A Stream Moment That Gave It Away
The whole thing blew up after a Cloakzy stream where a fight in the woods just didn't feel right. Shots were landing, the target kept eating damage, and you could hear that shift in tone every player knows: "Why won't this guy go down." When the opponent finally dropped, the vibe got even stranger. The downed player started yelling stuff like they were trying to talk their way out of it, leaning hard into the "I love you" fan routine. Cloakzy finished the job anyway, then checked the Steam profile. The comment wall was basically a neon sign: people calling the account a cheater over and over, not exactly subtle.
The Family Sharing Loop
Here's the part that makes your stomach sink. Steam Family Sharing is meant for households, right.

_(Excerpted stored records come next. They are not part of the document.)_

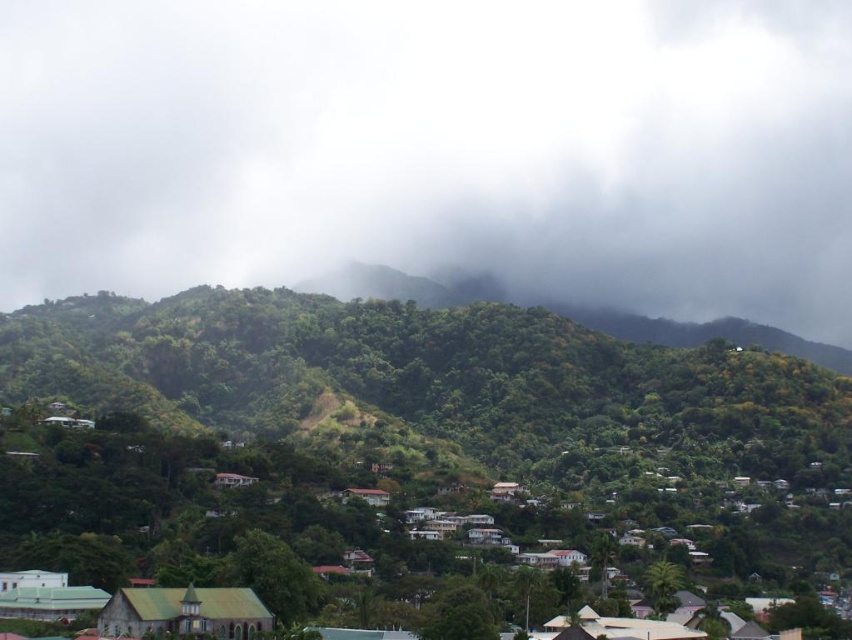
Question: Estimate the real-world distances between objects in this image. Which object is closer to the white fluffy cloud at upper center?

Choices:
 (A) green corrugated metal roof at lower left
 (B) green leafy forest at center

Answer: (B)

Question: Considering the real-world distances, which object is farthest from the brown wooden hut at center?

Choices:
 (A) green leafy forest at center
 (B) white fluffy cloud at upper center
 (C) green corrugated metal roof at lower left

Answer: (B)

Question: Can you confirm if green leafy forest at center is wider than brown wooden hut at center?

Choices:
 (A) yes
 (B) no

Answer: (A)

Question: Which of the following is the closest to the observer?

Choices:
 (A) (60, 132)
 (B) (251, 605)
 (C) (743, 380)
 (D) (367, 502)

Answer: (B)

Question: From the image, what is the correct spatial relationship of green leafy forest at center in relation to green corrugated metal roof at lower left?

Choices:
 (A) right
 (B) left

Answer: (A)

Question: Is green corrugated metal roof at lower left positioned behind brown wooden hut at center?

Choices:
 (A) yes
 (B) no

Answer: (B)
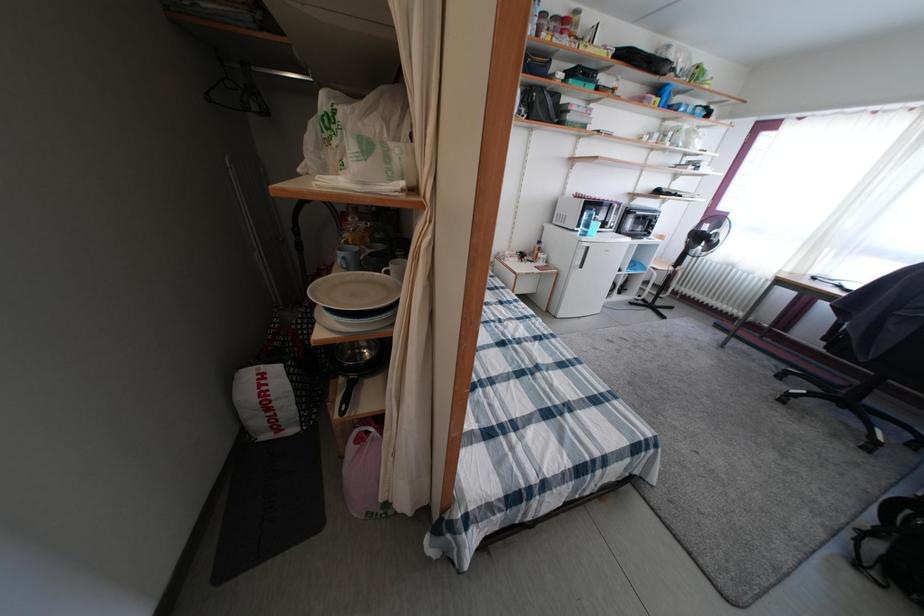
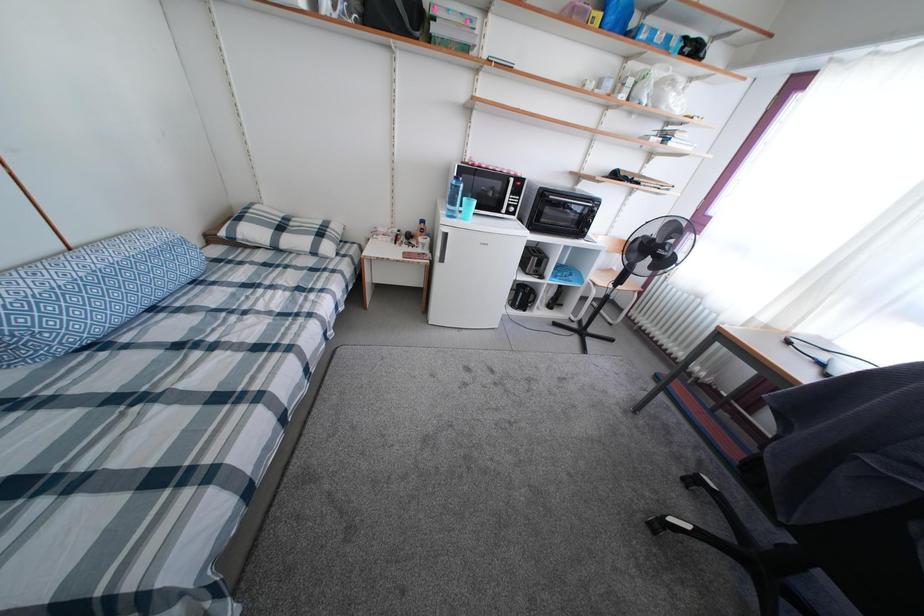
What movement of the cameraman would produce the second image?

The movement direction of the cameraman is right, forward.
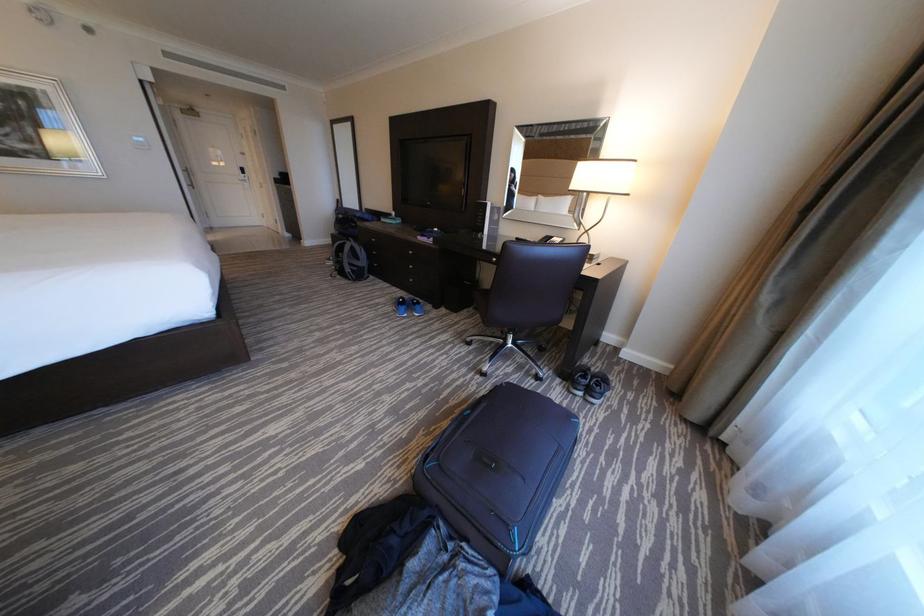
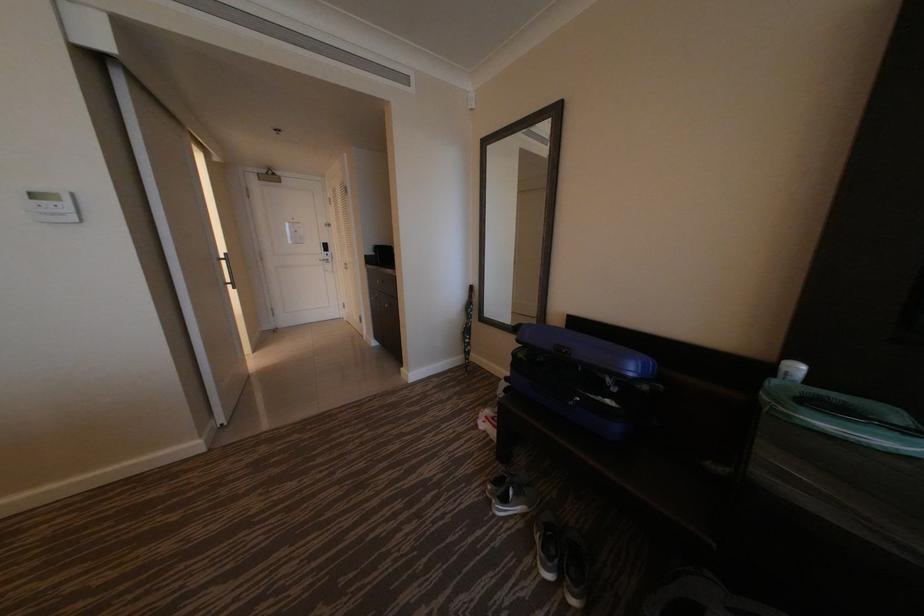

One person buys a game, another account on the same setup can play it. Cheaters flip that into a loop. Step 1: they buy the game on a main account and keep it clean. Step 2: they spin up a fresh burner account for free and borrow the game through sharing. Step 3: they cheat on the burner until it gets banned. Step 4: they dump it and make a new burner. The main account stays untouched, so the "real" license keeps printing new attempts like nothing happened.
Why Extraction Games Can't Shrug This Off
In a normal shooter, running into a cheater is annoying, sure, but you queue again and try to forget it. Extraction shooters don't work that way. You lose time, gear, crafting mats, whatever you fought to bring out. The risk is the whole point. If one side has zero cost for getting caught, the risk-reward balance collapses fast. Regular players start playing scared, then they stop bringing good kits, then they stop playing at all. It's not drama, it's just how communities die when every "sus" death feels pointless.
What Players Want Embark to Do
People aren't asking for miracles, they're asking for basics: make bans stick to the license, not the disposable account. Lots of competitive games have already had to disable sharing or lock it down hard because the math is brutal. If Embark leaves the door open, cheaters will treat bans like a respawn timer, and everyone else will treat every good loot run like a gamble they can't justify. The game can still get ahead of this if the studio moves early, because once the market's flooded and trust is gone, clawing it back is a nightmare, especially with a loophole as simple as the BluePrint in ARC Raiders sitting in plain sight.